From junk food to the ketogenic diet
It would be counterproductive to try to go from a highly unbalanced diet, with lots of sugars, carbonated drinks, foods high in carbohydrates and trans fats to a diet as drastic as a ketogenic diet. The symptoms of detoxification of the body would be difficult to bear, similar to a detox. As crazy as it may sound, certain forms of food including sugar can have the effect of a hard drug. To switch to the ketogenic diet in these cases, start by replacing sugary drinks with water and fruit and drastically reducing carbohydrate-rich foods. After a few weeks of moderation, you can then embark on the adventure.
Read product labels carefully
As a general rule, avoid products with long ingredient lists if possible.
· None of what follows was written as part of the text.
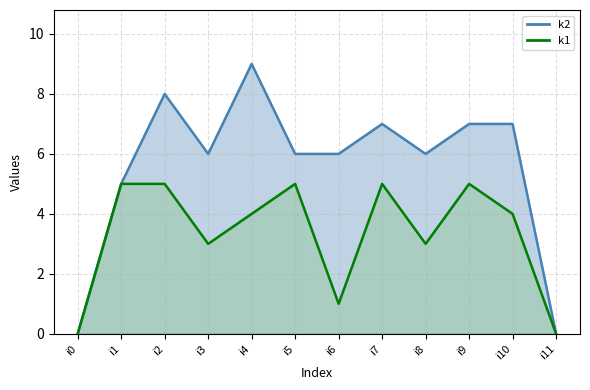

Is the value of k1 at i5 greater than the value of k2 at i11?

Yes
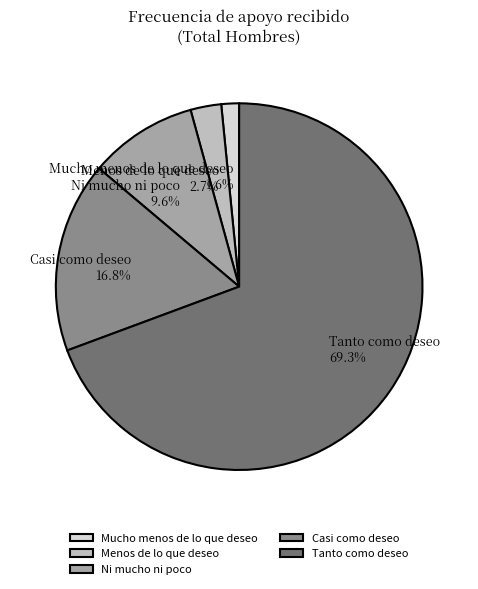

What percentage do Mucho menos de lo que deseo and Menos de lo que deseo together represent?

4.3%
Nitrites and preservatives are camouflaged under the barbaric names based on "E"! In the nutritional values, beware of those indicated by portion which rarely correspond to those served. Always look at the 100 gram values and avoid all products high in carbohydrates and sugar.
So, is the ketogenic diet miraculous or dangerous?
Not to mention miraculous, one can only be excited about the results offered by the ketogenic diet. But it must be taken into account that it must be followed for life. It is not possible to go back to a sassy diet after that. Otherwise, these benefits fade with him.
The ketogenic diet can actually promote weight loss and improved athletic performance. However, for this, it must be correctly carried out and always adapted to the nutritional needs of each one. Unfortunately, embarking on such dietary changes alone is risky. Therefore, we strongly advise you to seek quality medical follow-up with a doctor and/or a nutritionist. The establishment of a personalized food program should be considered.